**Material shown:**
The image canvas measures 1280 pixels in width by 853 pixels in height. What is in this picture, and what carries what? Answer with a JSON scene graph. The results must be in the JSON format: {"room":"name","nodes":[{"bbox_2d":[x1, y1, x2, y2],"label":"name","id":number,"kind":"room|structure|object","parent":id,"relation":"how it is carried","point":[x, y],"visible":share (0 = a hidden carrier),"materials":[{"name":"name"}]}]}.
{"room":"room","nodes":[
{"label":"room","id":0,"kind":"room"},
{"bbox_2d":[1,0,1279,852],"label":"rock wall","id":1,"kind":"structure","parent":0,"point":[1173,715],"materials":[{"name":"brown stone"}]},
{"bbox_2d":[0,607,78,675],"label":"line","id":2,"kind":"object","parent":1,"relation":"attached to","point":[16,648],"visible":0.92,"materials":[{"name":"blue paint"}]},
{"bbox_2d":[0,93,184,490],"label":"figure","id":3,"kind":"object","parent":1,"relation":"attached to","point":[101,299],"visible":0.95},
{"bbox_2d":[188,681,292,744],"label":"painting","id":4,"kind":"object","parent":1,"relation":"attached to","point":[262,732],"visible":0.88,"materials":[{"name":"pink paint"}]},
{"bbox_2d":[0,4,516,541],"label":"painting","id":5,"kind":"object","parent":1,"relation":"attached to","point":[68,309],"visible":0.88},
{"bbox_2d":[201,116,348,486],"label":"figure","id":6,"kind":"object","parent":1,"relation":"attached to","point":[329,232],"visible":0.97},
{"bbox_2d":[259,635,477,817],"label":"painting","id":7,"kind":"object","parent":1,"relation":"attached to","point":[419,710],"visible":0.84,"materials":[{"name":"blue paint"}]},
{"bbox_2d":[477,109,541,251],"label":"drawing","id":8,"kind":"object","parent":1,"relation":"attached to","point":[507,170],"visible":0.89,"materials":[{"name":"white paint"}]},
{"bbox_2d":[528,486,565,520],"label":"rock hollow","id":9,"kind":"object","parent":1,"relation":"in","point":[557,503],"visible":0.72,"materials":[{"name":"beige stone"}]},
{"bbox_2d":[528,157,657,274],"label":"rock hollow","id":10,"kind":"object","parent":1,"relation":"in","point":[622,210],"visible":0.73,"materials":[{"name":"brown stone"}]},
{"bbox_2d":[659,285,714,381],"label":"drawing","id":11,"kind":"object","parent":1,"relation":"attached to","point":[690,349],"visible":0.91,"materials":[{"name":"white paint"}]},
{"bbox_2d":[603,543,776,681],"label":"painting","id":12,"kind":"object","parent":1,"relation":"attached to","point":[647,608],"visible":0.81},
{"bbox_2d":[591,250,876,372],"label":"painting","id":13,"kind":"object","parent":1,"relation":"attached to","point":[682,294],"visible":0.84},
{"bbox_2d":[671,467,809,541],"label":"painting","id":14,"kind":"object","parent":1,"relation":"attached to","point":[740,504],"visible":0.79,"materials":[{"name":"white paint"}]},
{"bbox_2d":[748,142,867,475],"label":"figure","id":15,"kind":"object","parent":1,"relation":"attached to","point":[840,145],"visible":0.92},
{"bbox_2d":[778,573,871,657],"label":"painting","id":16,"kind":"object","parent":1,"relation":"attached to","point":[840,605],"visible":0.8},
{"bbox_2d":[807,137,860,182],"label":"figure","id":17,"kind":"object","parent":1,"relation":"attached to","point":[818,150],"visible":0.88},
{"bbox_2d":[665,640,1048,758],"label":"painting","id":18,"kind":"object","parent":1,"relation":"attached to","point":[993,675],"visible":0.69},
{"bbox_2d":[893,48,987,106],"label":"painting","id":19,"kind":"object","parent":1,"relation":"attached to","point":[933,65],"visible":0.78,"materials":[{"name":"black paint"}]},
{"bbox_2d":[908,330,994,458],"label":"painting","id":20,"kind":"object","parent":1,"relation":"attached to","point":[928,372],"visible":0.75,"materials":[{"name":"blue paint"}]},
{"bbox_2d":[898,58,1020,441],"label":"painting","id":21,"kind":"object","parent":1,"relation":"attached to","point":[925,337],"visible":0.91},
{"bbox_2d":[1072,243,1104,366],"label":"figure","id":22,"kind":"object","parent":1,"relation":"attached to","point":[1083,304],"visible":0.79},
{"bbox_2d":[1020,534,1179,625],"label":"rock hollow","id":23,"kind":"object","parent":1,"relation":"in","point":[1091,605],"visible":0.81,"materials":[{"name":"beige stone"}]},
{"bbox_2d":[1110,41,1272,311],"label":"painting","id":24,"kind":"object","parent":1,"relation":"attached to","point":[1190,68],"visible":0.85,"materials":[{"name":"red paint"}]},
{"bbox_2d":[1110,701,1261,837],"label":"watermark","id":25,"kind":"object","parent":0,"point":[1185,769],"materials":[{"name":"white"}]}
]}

**What you need to do:**
Without omitting anything, reproduce the whole of the data.

**Completed exercise:**
The image canvas measures 1280 pixels in width by 853 pixels in height. What is in this picture, and what carries what? Answer with a JSON scene graph. The results must be in the JSON format: {"room":"name","nodes":[{"bbox_2d":[x1, y1, x2, y2],"label":"name","id":number,"kind":"room|structure|object","parent":id,"relation":"how it is carried","point":[x, y],"visible":share (0 = a hidden carrier),"materials":[{"name":"name"}]}]}.
{"room":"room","nodes":[
{"label":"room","id":0,"kind":"room"},
{"bbox_2d":[1,0,1279,852],"label":"rock wall","id":1,"kind":"structure","parent":0,"point":[1173,715],"materials":[{"name":"brown stone"}]},
{"bbox_2d":[0,607,78,675],"label":"line","id":2,"kind":"object","parent":1,"relation":"attached to","point":[16,648],"visible":0.92,"materials":[{"name":"blue paint"}]},
{"bbox_2d":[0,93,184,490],"label":"figure","id":3,"kind":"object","parent":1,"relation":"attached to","point":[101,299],"visible":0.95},
{"bbox_2d":[188,681,292,744],"label":"painting","id":4,"kind":"object","parent":1,"relation":"attached to","point":[262,732],"visible":0.88,"materials":[{"name":"pink paint"}]},
{"bbox_2d":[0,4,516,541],"label":"painting","id":5,"kind":"object","parent":1,"relation":"attached to","point":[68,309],"visible":0.88},
{"bbox_2d":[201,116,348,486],"label":"figure","id":6,"kind":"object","parent":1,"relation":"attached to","point":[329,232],"visible":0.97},
{"bbox_2d":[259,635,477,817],"label":"painting","id":7,"kind":"object","parent":1,"relation":"attached to","point":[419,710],"visible":0.84,"materials":[{"name":"blue paint"}]},
{"bbox_2d":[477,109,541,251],"label":"drawing","id":8,"kind":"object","parent":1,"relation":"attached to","point":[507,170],"visible":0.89,"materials":[{"name":"white paint"}]},
{"bbox_2d":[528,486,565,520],"label":"rock hollow","id":9,"kind":"object","parent":1,"relation":"in","point":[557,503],"visible":0.72,"materials":[{"name":"beige stone"}]},
{"bbox_2d":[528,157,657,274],"label":"rock hollow","id":10,"kind":"object","parent":1,"relation":"in","point":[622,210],"visible":0.73,"materials":[{"name":"brown stone"}]},
{"bbox_2d":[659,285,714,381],"label":"drawing","id":11,"kind":"object","parent":1,"relation":"attached to","point":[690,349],"visible":0.91,"materials":[{"name":"white paint"}]},
{"bbox_2d":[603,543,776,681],"label":"painting","id":12,"kind":"object","parent":1,"relation":"attached to","point":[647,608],"visible":0.81},
{"bbox_2d":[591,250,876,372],"label":"painting","id":13,"kind":"object","parent":1,"relation":"attached to","point":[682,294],"visible":0.84},
{"bbox_2d":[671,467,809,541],"label":"painting","id":14,"kind":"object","parent":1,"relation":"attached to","point":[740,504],"visible":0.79,"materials":[{"name":"white paint"}]},
{"bbox_2d":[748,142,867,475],"label":"figure","id":15,"kind":"object","parent":1,"relation":"attached to","point":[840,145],"visible":0.92},
{"bbox_2d":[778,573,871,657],"label":"painting","id":16,"kind":"object","parent":1,"relation":"attached to","point":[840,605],"visible":0.8},
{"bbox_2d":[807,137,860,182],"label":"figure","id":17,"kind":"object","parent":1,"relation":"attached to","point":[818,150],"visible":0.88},
{"bbox_2d":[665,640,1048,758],"label":"painting","id":18,"kind":"object","parent":1,"relation":"attached to","point":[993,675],"visible":0.69},
{"bbox_2d":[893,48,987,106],"label":"painting","id":19,"kind":"object","parent":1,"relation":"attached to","point":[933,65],"visible":0.78,"materials":[{"name":"black paint"}]},
{"bbox_2d":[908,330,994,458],"label":"painting","id":20,"kind":"object","parent":1,"relation":"attached to","point":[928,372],"visible":0.75,"materials":[{"name":"blue paint"}]},
{"bbox_2d":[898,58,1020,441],"label":"painting","id":21,"kind":"object","parent":1,"relation":"attached to","point":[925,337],"visible":0.91},
{"bbox_2d":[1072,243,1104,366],"label":"figure","id":22,"kind":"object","parent":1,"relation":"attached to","point":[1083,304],"visible":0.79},
{"bbox_2d":[1020,534,1179,625],"label":"rock hollow","id":23,"kind":"object","parent":1,"relation":"in","point":[1091,605],"visible":0.81,"materials":[{"name":"beige stone"}]},
{"bbox_2d":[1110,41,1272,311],"label":"painting","id":24,"kind":"object","parent":1,"relation":"attached to","point":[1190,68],"visible":0.85,"materials":[{"name":"red paint"}]},
{"bbox_2d":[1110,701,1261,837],"label":"watermark","id":25,"kind":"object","parent":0,"point":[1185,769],"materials":[{"name":"white"}]}
]}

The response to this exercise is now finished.